- WORK ORDER -
Give each record below again, without a single difference.

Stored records
.....

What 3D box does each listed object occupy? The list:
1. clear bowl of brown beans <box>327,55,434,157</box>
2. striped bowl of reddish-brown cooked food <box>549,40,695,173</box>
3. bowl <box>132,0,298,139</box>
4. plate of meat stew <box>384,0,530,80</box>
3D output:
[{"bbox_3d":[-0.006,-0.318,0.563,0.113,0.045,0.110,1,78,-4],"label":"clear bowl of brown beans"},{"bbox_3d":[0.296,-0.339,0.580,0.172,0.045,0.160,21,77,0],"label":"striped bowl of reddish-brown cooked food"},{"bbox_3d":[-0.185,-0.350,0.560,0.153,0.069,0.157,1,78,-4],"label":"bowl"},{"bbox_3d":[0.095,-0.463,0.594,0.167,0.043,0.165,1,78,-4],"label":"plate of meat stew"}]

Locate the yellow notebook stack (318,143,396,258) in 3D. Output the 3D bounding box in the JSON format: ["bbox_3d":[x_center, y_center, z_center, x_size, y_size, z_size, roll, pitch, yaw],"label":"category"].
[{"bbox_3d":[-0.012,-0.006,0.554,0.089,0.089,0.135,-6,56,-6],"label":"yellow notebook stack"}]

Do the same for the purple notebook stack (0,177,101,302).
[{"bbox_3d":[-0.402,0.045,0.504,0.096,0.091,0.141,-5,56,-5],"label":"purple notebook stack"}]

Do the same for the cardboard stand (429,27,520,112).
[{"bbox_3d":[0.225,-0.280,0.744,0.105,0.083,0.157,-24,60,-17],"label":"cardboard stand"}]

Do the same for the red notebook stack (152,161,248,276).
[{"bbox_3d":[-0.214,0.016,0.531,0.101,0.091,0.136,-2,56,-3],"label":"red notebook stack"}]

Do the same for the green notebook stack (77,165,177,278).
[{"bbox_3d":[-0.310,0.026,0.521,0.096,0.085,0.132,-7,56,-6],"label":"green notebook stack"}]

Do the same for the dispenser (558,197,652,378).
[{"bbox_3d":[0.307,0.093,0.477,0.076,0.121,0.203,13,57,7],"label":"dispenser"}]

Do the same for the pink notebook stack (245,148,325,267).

.....

- FINAL ANSWER -
What 3D box does each listed object occupy? The list:
1. clear bowl of brown beans <box>327,55,434,157</box>
2. striped bowl of reddish-brown cooked food <box>549,40,695,173</box>
3. bowl <box>132,0,298,139</box>
4. plate of meat stew <box>384,0,530,80</box>
3D output:
[{"bbox_3d":[-0.006,-0.318,0.563,0.113,0.045,0.110,1,78,-4],"label":"clear bowl of brown beans"},{"bbox_3d":[0.296,-0.339,0.580,0.172,0.045,0.160,21,77,0],"label":"striped bowl of reddish-brown cooked food"},{"bbox_3d":[-0.185,-0.350,0.560,0.153,0.069,0.157,1,78,-4],"label":"bowl"},{"bbox_3d":[0.095,-0.463,0.594,0.167,0.043,0.165,1,78,-4],"label":"plate of meat stew"}]

Locate the yellow notebook stack (318,143,396,258) in 3D. Output the 3D bounding box in the JSON format: ["bbox_3d":[x_center, y_center, z_center, x_size, y_size, z_size, roll, pitch, yaw],"label":"category"].
[{"bbox_3d":[-0.012,-0.006,0.554,0.089,0.089,0.135,-6,56,-6],"label":"yellow notebook stack"}]

Do the same for the purple notebook stack (0,177,101,302).
[{"bbox_3d":[-0.402,0.045,0.504,0.096,0.091,0.141,-5,56,-5],"label":"purple notebook stack"}]

Do the same for the cardboard stand (429,27,520,112).
[{"bbox_3d":[0.225,-0.280,0.744,0.105,0.083,0.157,-24,60,-17],"label":"cardboard stand"}]

Do the same for the red notebook stack (152,161,248,276).
[{"bbox_3d":[-0.214,0.016,0.531,0.101,0.091,0.136,-2,56,-3],"label":"red notebook stack"}]

Do the same for the green notebook stack (77,165,177,278).
[{"bbox_3d":[-0.310,0.026,0.521,0.096,0.085,0.132,-7,56,-6],"label":"green notebook stack"}]

Do the same for the dispenser (558,197,652,378).
[{"bbox_3d":[0.307,0.093,0.477,0.076,0.121,0.203,13,57,7],"label":"dispenser"}]

Do the same for the pink notebook stack (245,148,325,267).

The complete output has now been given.